I think you misunderstand. My demonstration uses an external force for simplicity. To illustrate the stabilizing effects of moving the CoM up and down. The results are the same for other sources of body roll as well.

We're very much not talking past one another. I recommend just doing the experiment to convince yourself because as I and Animats note this is a very common thing to do in games. As I said in my last reply just grab a game engine (they're all free to download) and test it yourself!


Driving in a curve (make it infinite if you will: a circular track) your tyres will try to hold you glued to the road, and the centrifugal force ("doesn't actually exist", yadda yadda -- but it works for the purposes of this discussion) will try to push you outwards.

The tyres exert their force at road level, the centrifugal force at the height of the CoM. The CoM usually being above road level, the centrifugal force will tend to tilt the car outwards.

Lower the CoM to exactly road level and there is zero tilting moment; your car might slide outwards if it loses grip, but it will remain upright with no tilt, because the centrifugal force has no vertical leverage relative to the opposing gripping-force of the tyres -- they're opposing each other in the same horizontal plane.

Lower the CoM below the road (magically travelling through the soil without interacting with it), and there is again leverage, only this time with the centrifugal force pushing outwards below where the car is trying to stay attached to your desired trajectory and thus tilting the top of the car inwards, towards the inside of the curve or the center of the track.

:: Moving the CoM down has a stabilizing effect down to road level, but if you go lower than that it starts destabilizing again, only applying its rolling force in the opposite direction.


I'm sure we all agree that a lower CG is always more "stabilizing" in the sense of righting a car that is not already flat on the ground.
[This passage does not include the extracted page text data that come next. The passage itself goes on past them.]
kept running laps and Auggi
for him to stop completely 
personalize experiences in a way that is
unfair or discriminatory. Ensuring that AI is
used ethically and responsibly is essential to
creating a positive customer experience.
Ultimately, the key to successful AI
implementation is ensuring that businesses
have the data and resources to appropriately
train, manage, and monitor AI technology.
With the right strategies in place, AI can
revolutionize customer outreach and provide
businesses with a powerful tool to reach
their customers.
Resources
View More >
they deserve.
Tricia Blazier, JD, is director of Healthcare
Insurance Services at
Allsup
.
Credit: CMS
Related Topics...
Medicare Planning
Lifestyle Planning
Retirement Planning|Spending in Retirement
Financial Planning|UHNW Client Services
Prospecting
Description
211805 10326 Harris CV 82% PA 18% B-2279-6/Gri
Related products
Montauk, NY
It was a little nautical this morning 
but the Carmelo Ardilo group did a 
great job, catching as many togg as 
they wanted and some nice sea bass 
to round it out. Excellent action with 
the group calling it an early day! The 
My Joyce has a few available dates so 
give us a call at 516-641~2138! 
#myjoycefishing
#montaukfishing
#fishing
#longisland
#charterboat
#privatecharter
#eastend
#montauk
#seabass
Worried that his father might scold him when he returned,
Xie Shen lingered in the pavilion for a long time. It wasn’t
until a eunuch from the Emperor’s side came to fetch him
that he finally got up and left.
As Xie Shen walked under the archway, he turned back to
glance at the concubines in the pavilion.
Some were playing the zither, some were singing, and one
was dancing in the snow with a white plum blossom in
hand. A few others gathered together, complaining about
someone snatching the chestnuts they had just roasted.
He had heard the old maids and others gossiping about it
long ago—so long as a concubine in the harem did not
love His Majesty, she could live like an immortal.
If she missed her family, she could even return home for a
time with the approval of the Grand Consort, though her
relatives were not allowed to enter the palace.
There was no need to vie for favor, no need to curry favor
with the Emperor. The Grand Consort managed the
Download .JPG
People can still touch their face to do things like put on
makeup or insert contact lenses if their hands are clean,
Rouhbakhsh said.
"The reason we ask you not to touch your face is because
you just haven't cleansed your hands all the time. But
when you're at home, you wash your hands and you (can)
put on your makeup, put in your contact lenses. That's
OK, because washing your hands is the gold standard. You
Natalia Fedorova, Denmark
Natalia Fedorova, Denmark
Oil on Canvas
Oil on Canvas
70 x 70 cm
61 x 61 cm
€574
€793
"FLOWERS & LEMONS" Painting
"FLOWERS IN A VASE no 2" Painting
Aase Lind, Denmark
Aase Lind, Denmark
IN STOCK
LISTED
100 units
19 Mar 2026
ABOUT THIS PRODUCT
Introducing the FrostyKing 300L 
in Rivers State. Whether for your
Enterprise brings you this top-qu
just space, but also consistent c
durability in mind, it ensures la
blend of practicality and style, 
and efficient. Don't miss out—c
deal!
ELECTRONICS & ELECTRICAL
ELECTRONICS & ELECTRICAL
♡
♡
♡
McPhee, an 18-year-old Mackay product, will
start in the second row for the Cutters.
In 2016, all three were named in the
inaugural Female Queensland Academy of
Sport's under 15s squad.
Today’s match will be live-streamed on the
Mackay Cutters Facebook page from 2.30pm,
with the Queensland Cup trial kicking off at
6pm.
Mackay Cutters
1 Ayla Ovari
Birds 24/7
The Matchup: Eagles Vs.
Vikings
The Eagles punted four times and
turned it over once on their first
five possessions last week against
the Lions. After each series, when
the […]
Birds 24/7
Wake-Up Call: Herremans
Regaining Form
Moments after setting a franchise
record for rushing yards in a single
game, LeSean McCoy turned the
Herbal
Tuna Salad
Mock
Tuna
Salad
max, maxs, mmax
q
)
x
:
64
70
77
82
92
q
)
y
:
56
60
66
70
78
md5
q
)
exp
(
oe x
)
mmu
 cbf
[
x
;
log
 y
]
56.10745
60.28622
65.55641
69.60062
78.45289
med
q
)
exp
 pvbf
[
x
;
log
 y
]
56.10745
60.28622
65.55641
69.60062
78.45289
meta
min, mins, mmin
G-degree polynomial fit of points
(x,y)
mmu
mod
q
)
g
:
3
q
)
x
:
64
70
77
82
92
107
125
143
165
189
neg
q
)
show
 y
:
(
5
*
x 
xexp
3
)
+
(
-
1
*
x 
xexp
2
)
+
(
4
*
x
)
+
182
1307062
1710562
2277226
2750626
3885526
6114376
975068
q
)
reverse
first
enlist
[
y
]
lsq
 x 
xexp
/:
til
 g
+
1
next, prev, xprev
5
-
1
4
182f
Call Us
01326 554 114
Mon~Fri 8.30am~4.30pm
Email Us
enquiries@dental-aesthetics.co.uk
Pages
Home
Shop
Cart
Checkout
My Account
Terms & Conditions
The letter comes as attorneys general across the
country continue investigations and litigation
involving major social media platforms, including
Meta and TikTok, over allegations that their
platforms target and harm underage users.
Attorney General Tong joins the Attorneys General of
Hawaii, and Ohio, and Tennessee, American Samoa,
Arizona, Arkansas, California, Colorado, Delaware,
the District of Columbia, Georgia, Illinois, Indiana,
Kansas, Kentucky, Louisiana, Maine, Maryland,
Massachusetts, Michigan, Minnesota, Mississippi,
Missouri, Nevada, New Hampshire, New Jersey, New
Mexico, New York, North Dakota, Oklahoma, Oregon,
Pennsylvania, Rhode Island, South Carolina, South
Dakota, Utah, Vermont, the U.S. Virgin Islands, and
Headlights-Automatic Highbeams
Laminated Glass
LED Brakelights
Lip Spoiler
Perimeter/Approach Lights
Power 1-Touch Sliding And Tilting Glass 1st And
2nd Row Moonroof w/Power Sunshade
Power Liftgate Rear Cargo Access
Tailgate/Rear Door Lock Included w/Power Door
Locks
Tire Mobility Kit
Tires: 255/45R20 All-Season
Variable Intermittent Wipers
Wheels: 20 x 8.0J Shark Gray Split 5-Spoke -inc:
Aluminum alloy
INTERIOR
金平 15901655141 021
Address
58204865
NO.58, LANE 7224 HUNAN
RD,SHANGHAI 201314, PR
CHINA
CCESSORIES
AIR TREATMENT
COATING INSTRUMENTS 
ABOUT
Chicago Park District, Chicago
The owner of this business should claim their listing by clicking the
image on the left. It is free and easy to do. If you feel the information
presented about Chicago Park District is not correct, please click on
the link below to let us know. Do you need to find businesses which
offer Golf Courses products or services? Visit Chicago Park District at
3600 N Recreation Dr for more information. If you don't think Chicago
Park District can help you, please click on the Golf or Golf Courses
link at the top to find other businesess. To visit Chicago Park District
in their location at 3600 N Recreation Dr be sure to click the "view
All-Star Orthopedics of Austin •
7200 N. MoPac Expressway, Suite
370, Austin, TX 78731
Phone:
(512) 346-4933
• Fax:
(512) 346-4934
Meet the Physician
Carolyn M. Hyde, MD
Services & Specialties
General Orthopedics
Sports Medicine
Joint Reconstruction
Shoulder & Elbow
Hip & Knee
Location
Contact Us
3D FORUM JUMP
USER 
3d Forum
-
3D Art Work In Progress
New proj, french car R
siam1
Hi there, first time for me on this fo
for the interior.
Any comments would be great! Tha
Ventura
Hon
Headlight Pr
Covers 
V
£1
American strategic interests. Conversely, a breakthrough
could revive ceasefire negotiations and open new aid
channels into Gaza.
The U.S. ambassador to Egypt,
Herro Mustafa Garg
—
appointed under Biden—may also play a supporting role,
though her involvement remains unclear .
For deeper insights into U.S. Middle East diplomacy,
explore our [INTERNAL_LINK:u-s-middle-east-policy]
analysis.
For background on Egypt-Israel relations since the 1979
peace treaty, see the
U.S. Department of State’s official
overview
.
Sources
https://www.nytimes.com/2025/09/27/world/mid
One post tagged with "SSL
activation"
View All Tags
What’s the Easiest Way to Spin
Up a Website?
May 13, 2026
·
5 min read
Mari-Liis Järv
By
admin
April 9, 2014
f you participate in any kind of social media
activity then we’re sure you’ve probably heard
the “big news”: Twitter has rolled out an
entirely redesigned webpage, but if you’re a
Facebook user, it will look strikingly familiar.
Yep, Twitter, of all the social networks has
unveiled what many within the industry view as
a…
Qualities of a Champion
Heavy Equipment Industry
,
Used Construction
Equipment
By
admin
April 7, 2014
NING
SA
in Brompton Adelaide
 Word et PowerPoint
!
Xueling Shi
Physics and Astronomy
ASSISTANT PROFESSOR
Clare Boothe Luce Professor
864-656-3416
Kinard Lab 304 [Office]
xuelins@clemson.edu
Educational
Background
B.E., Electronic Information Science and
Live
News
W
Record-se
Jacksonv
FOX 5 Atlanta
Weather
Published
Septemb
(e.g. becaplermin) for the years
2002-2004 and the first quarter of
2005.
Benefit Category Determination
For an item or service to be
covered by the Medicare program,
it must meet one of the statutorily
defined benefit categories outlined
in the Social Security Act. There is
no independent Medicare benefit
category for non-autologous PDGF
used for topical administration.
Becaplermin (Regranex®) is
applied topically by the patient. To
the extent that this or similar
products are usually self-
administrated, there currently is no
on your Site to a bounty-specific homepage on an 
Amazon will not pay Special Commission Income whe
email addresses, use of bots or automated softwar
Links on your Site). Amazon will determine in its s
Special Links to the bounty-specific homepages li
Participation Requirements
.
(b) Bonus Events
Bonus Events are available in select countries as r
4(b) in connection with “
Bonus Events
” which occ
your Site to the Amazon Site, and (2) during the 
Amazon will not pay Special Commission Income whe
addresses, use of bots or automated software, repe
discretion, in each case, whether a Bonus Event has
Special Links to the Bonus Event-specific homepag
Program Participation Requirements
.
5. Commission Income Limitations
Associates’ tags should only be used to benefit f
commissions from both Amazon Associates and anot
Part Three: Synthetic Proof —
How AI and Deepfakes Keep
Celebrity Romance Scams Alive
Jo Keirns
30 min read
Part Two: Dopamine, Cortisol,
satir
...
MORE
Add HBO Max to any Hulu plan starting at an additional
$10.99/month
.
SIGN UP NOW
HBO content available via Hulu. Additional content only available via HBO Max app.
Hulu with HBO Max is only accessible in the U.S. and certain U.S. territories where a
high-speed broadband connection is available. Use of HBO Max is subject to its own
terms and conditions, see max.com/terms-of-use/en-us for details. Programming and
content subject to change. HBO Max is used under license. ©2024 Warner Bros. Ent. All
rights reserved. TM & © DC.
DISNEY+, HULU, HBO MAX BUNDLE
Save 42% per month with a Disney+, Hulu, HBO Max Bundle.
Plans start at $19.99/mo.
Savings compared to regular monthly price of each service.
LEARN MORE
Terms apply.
But that's not what snovv_crash and I were talking about - we were talking about plausible handling characteristics. A CG below the ground will produce vehicle rolling motions opposite to real life. The outer wheels will lift in a tight turn, and the car will rear up when braking instead of pitching down.

There are only two forces involved - inertial forces which act on the CG, and friction forces which act at ground level. Swap the order, and you swap the direction of the torque.